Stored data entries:

########################################

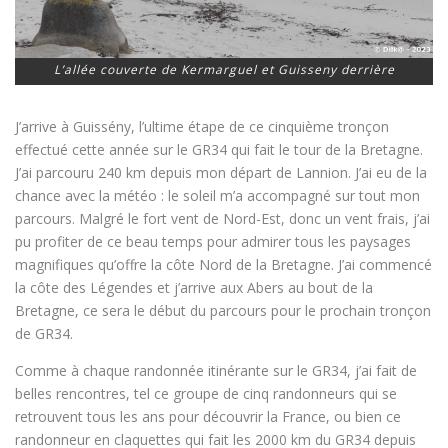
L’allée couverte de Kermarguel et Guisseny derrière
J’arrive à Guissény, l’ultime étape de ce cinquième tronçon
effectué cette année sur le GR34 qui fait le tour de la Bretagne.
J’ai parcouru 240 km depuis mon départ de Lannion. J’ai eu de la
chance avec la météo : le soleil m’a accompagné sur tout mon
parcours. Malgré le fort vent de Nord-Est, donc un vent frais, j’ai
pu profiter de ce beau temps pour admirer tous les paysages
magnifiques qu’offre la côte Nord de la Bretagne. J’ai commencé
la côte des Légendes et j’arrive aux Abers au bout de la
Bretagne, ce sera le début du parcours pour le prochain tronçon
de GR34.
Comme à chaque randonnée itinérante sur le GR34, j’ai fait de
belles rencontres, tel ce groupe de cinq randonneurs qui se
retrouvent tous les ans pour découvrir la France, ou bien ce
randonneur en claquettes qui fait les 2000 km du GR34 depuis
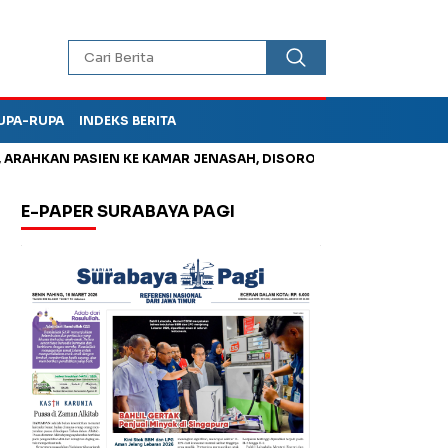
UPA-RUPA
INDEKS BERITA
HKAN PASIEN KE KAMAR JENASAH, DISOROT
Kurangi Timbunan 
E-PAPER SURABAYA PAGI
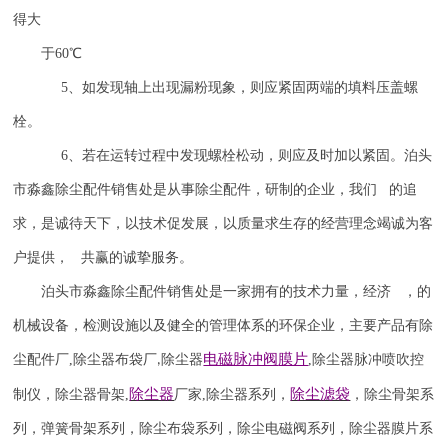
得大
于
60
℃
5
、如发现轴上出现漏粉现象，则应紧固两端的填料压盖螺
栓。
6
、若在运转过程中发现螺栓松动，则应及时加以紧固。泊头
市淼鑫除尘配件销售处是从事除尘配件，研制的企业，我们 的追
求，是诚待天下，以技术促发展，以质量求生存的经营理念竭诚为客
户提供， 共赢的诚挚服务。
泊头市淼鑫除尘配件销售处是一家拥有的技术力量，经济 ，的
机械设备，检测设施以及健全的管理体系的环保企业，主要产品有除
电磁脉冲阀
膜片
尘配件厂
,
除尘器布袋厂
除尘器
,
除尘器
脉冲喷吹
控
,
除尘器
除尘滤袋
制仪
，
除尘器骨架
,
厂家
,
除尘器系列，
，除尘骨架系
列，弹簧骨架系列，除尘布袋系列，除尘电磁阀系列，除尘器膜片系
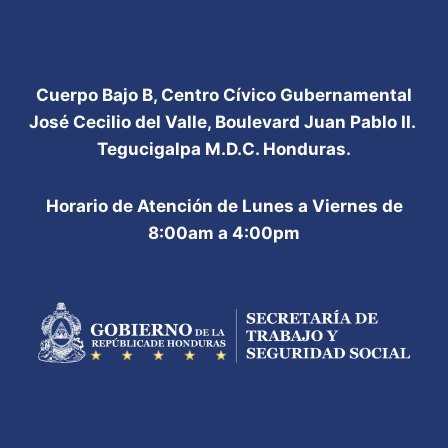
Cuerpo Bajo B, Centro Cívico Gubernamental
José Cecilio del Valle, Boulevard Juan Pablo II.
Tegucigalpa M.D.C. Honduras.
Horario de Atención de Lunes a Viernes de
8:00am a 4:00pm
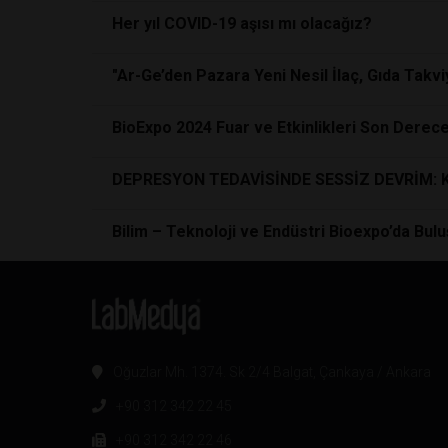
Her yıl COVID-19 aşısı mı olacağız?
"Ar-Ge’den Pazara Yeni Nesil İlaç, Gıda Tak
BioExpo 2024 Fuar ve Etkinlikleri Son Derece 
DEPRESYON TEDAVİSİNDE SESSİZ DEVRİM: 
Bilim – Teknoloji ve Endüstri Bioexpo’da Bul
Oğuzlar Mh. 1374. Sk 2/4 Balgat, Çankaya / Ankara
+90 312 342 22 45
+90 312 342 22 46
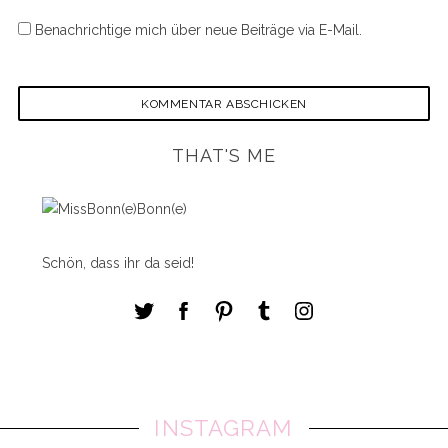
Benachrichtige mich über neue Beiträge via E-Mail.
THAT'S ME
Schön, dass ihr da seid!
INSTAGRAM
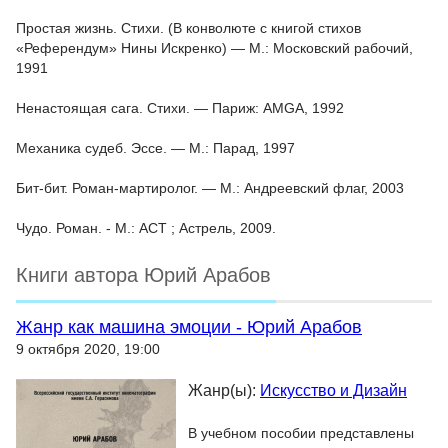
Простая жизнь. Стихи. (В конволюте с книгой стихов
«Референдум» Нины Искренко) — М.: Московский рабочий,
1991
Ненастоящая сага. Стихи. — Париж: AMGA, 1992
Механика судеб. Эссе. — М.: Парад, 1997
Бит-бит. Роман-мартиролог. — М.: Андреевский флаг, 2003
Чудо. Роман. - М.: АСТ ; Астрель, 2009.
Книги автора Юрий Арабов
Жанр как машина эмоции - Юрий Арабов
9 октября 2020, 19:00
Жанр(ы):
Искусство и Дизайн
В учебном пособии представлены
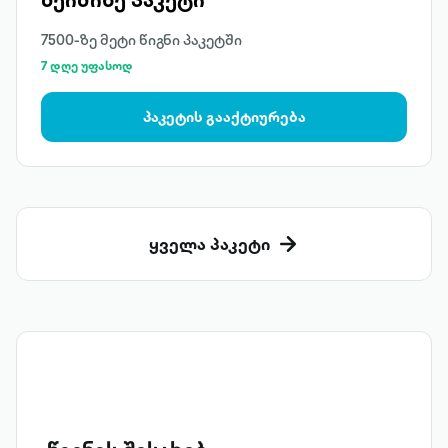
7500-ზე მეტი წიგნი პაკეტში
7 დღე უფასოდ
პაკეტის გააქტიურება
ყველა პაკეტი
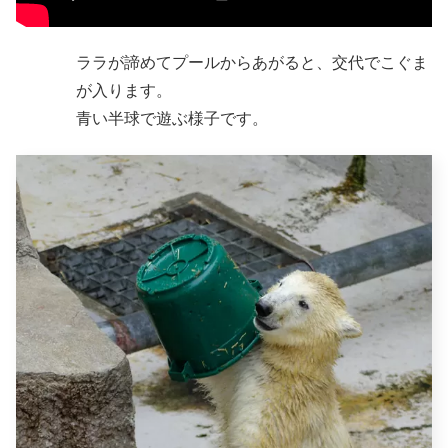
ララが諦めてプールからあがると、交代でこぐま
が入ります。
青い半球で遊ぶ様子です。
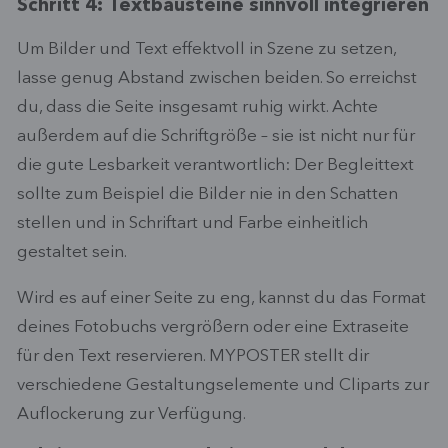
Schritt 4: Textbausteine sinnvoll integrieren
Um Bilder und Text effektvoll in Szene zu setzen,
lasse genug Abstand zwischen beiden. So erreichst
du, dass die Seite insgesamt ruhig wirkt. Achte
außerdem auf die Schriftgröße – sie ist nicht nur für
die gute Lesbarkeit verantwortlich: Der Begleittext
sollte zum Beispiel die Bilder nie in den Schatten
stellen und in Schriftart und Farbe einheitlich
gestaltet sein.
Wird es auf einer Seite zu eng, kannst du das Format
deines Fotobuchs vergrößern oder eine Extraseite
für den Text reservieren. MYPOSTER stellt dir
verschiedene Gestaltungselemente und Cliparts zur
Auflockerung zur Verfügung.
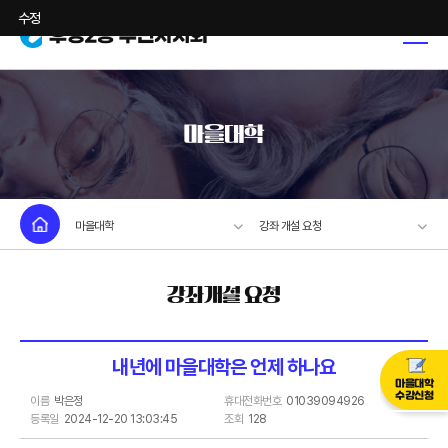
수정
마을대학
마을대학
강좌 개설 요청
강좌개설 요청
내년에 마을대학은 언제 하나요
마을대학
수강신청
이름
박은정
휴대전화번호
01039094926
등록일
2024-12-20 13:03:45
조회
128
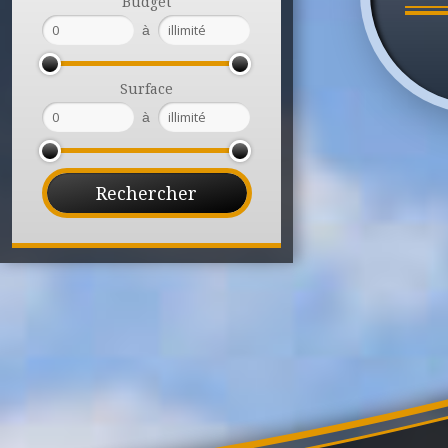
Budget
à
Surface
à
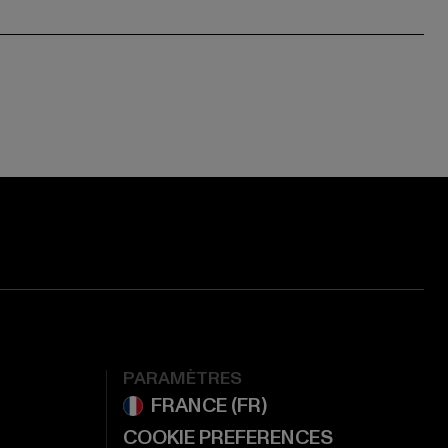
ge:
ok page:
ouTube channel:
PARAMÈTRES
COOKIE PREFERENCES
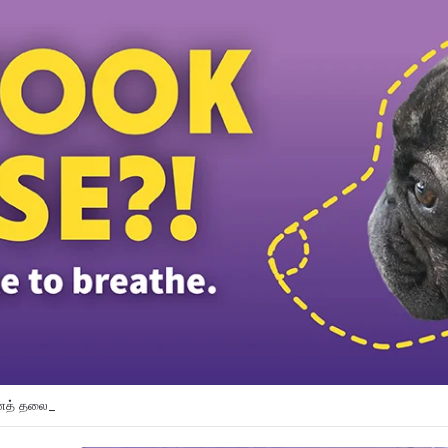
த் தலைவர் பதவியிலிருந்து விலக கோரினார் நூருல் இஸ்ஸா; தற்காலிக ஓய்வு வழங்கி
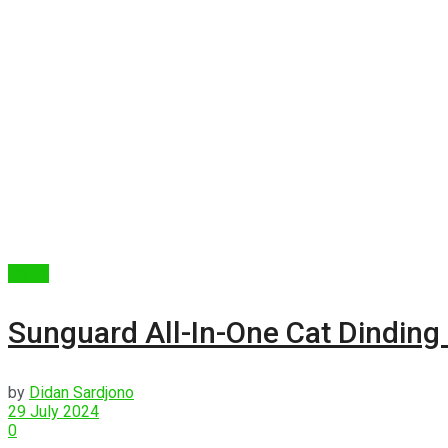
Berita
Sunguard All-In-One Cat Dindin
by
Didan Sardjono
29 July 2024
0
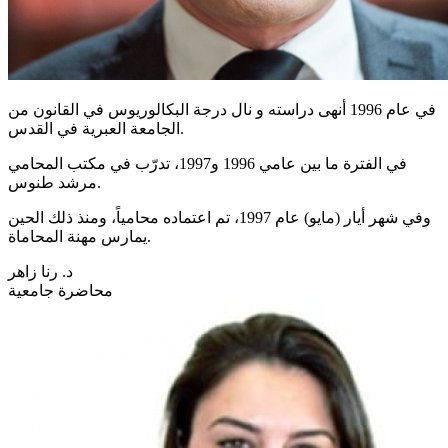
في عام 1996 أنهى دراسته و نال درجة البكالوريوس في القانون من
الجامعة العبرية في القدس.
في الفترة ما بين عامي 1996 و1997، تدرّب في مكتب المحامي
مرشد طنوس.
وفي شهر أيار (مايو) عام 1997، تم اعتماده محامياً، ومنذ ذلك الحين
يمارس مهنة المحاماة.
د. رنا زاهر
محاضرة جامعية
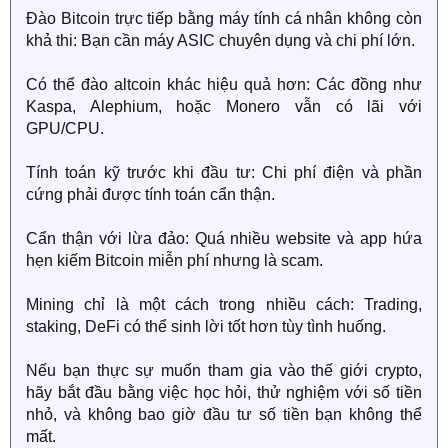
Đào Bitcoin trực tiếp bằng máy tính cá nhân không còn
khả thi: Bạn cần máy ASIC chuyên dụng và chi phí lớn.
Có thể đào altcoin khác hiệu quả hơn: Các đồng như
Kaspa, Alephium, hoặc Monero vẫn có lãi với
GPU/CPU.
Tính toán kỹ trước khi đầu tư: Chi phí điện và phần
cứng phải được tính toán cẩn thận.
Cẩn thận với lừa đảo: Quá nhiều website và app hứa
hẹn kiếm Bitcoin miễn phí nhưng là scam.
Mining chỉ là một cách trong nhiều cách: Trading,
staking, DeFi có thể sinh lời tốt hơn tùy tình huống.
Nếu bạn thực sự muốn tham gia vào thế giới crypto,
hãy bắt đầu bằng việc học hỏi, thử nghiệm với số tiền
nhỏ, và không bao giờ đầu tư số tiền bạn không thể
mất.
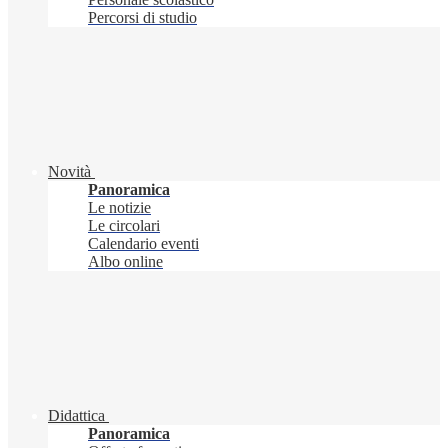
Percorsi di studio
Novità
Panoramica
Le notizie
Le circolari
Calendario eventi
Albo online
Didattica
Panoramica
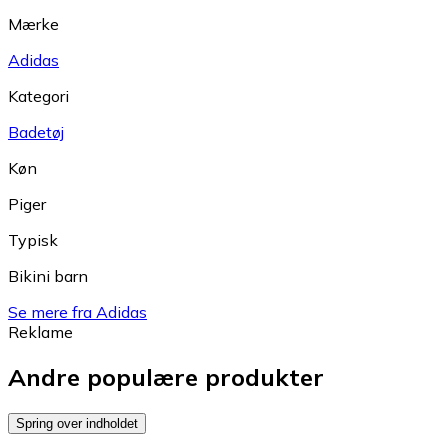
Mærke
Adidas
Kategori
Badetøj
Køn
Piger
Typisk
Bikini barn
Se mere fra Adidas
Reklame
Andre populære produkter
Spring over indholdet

########################################

Assigned task: Could you turn every line of text in the rows above into a numbered list, skipping any blank lines and leaving the pictures out?

Written response:
1. L’allée couverte de Kermarguel et Guisseny derrière
2. J’arrive à Guissény, l’ultime étape de ce cinquième tronçon
3. effectué cette année sur le GR34 qui fait le tour de la Bretagne.
4. J’ai parcouru 240 km depuis mon départ de Lannion. J’ai eu de la
5. chance avec la météo : le soleil m’a accompagné sur tout mon
6. parcours. Malgré le fort vent de Nord-Est, donc un vent frais, j’ai
7. pu profiter de ce beau temps pour admirer tous les paysages
8. magnifiques qu’offre la côte Nord de la Bretagne. J’ai commencé
9. la côte des Légendes et j’arrive aux Abers au bout de la
10. Bretagne, ce sera le début du parcours pour le prochain tronçon
11. de GR34.
12. Comme à chaque randonnée itinérante sur le GR34, j’ai fait de
13. belles rencontres, tel ce groupe de cinq randonneurs qui se
14. retrouvent tous les ans pour découvrir la France, ou bien ce
15. randonneur en claquettes qui fait les 2000 km du GR34 depuis
16. UPA-RUPA
17. INDEKS BERITA
18. HKAN PASIEN KE KAMAR JENASAH, DISOROT
19. Kurangi Timbunan 
20. E-PAPER SURABAYA PAGI
21. 得大
22. 于
23. 60
24. ℃
25. 5
26. 、如发现轴上出现漏粉现象，则应紧固两端的填料压盖螺
27. 栓。
28. 6
29. 、若在运转过程中发现螺栓松动，则应及时加以紧固。泊头
30. 市淼鑫除尘配件销售处是从事除尘配件，研制的企业，我们 的追
31. 求，是诚待天下，以技术促发展，以质量求生存的经营理念竭诚为客
32. 户提供， 共赢的诚挚服务。
33. 泊头市淼鑫除尘配件销售处是一家拥有的技术力量，经济 ，的
34. 机械设备，检测设施以及健全的管理体系的环保企业，主要产品有除
35. 电磁脉冲阀
36. 膜片
37. 尘配件厂
38. ,
39. 除尘器布袋厂
40. 除尘器
41. ,
42. 除尘器
43. 脉冲喷吹
44. 控
45. ,
46. 除尘器
47. 除尘滤袋
48. 制仪
49. ，
50. 除尘器骨架
51. ,
52. 厂家
53. ,
54. 除尘器系列，
55. ，除尘骨架系
56. 列，弹簧骨架系列，除尘布袋系列，除尘电磁阀系列，除尘器膜片系
57. Cuerpo Bajo B, Centro Cívico Gubernamental
58. José Cecilio del Valle, Boulevard Juan Pablo II.
59. Tegucigalpa M.D.C. Honduras.
60. Horario de Atención de Lunes a Viernes de
61. 8:00am a 4:00pm
62. Her yıl COVID-19 aşısı mı olacağız?
63. "Ar-Ge’den Pazara Yeni Nesil İlaç, Gıda Tak
64. BioExpo 2024 Fuar ve Etkinlikleri Son Derece 
65. DEPRESYON TEDAVİSİNDE SESSİZ DEVRİM: 
66. Bilim – Teknoloji ve Endüstri Bioexpo’da Bul
67. Oğuzlar Mh. 1374. Sk 2/4 Balgat, Çankaya / Ankara
68. +90 312 342 22 45
69. +90 312 342 22 46
70. Benachrichtige mich über neue Beiträge via E-Mail.
71. THAT'S ME
72. Schön, dass ihr da seid!
73. INSTAGRAM
74. Простая жизнь. Стихи. (В конволюте с книгой стихов
75. «Референдум» Нины Искренко) — М.: Московский рабочий,
76. 1991
77. Ненастоящая сага. Стихи. — Париж: AMGA, 1992
78. Механика судеб. Эссе. — М.: Парад, 1997
79. Бит-бит. Роман-мартиролог. — М.: Андреевский флаг, 2003
80. Чудо. Роман. - М.: АСТ ; Астрель, 2009.
81. Книги автора Юрий Арабов
82. Жанр как машина эмоции - Юрий Арабов
83. 9 октября 2020, 19:00
84. Жанр(ы):
85. Искусство и Дизайн
86. В учебном пособии представлены
87. 7500-ზე მეტი წიგნი პაკეტში
88. 7 დღე უფასოდ
89. პაკეტის გააქტიურება
90. ყველა პაკეტი
91. ララが諦めてプールからあがると、交代でこぐま
92. が入ります。
93. 青い半球で遊ぶ様子です。
94. Schritt 4: Textbausteine sinnvoll integrieren
95. Um Bilder und Text effektvoll in Szene zu setzen,
96. lasse genug Abstand zwischen beiden. So erreichst
97. du, dass die Seite insgesamt ruhig wirkt. Achte
98. außerdem auf die Schriftgröße – sie ist nicht nur für
99. die gute Lesbarkeit verantwortlich: Der Begleittext
100. sollte zum Beispiel die Bilder nie in den Schatten
101. stellen und in Schriftart und Farbe einheitlich
102. gestaltet sein.
103. Wird es auf einer Seite zu eng, kannst du das Format
104. deines Fotobuchs vergrößern oder eine Extraseite
105. für den Text reservieren. MYPOSTER stellt dir
106. verschiedene Gestaltungselemente und Cliparts zur
107. Auflockerung zur Verfügung.
108. 수정
109. 마을대학
110. 마을대학
111. 강좌 개설 요청
112. 강좌개설 요청
113. 내년에 마을대학은 언제 하나요
114. 마을대학
115. 수강신청
116. 이름
117. 박은정
118. 휴대전화번호
119. 01039094926
120. 등록일
121. 2024-12-20 13:03:45
122. 조회
123. 128
124. Budget
125. à
126. Surface
127. à
128. ge:
129. ok page:
130. ouTube channel:
131. PARAMÈTRES
132. COOKIE PREFERENCES
133. த் தலைவர் பதவியிலிருந்து விலக கோரினார் நூருல் இஸ்ஸா; தற்காலிக ஓய்வு வழங்கி
134. Berita
135. Sunguard All-In-One Cat Dindin
136. by
137. Didan Sardjono
138. 29 July 2024
139. 0
140. في عام 1996 أنهى دراسته و نال درجة البكالوريوس في القانون من
141. الجامعة العبرية في القدس.
142. في الفترة ما بين عامي 1996 و1997، تدرّب في مكتب المحامي
143. مرشد طنوس.
144. وفي شهر أيار (مايو) عام 1997، تم اعتماده محامياً، ومنذ ذلك الحين
145. يمارس مهنة المحاماة.
146. د. رنا زاهر
147. محاضرة جامعية
148. Đào Bitcoin trực tiếp bằng máy tính cá nhân không còn
149. khả thi: Bạn cần máy ASIC chuyên dụng và chi phí lớn.
150. Có thể đào altcoin khác hiệu quả hơn: Các đồng như
151. Kaspa, Alephium, hoặc Monero vẫn có lãi với
152. GPU/CPU.
153. Tính toán kỹ trước khi đầu tư: Chi phí điện và phần
154. cứng phải được tính toán cẩn thận.
155. Cẩn thận với lừa đảo: Quá nhiều website và app hứa
156. hẹn kiếm Bitcoin miễn phí nhưng là scam.
157. Mining chỉ là một cách trong nhiều cách: Trading,
158. staking, DeFi có thể sinh lời tốt hơn tùy tình huống.
159. Nếu bạn thực sự muốn tham gia vào thế giới crypto,
160. hãy bắt đầu bằng việc học hỏi, thử nghiệm với số tiền
161. nhỏ, và không bao giờ đầu tư số tiền bạn không thể
162. mất.
163. Percorsi di studio
164. Novità
165. Panoramica
166. Le notizie
167. Le circolari
168. Calendario eventi
169. Albo online
170. Didattica
171. Panoramica
172. Mærke
173. Adidas
174. Kategori
175. Badetøj
176. Køn
177. Piger
178. Typisk
179. Bikini barn
180. Se mere fra Adidas
181. Reklame
182. Andre populære produkter
183. Spring over indholdet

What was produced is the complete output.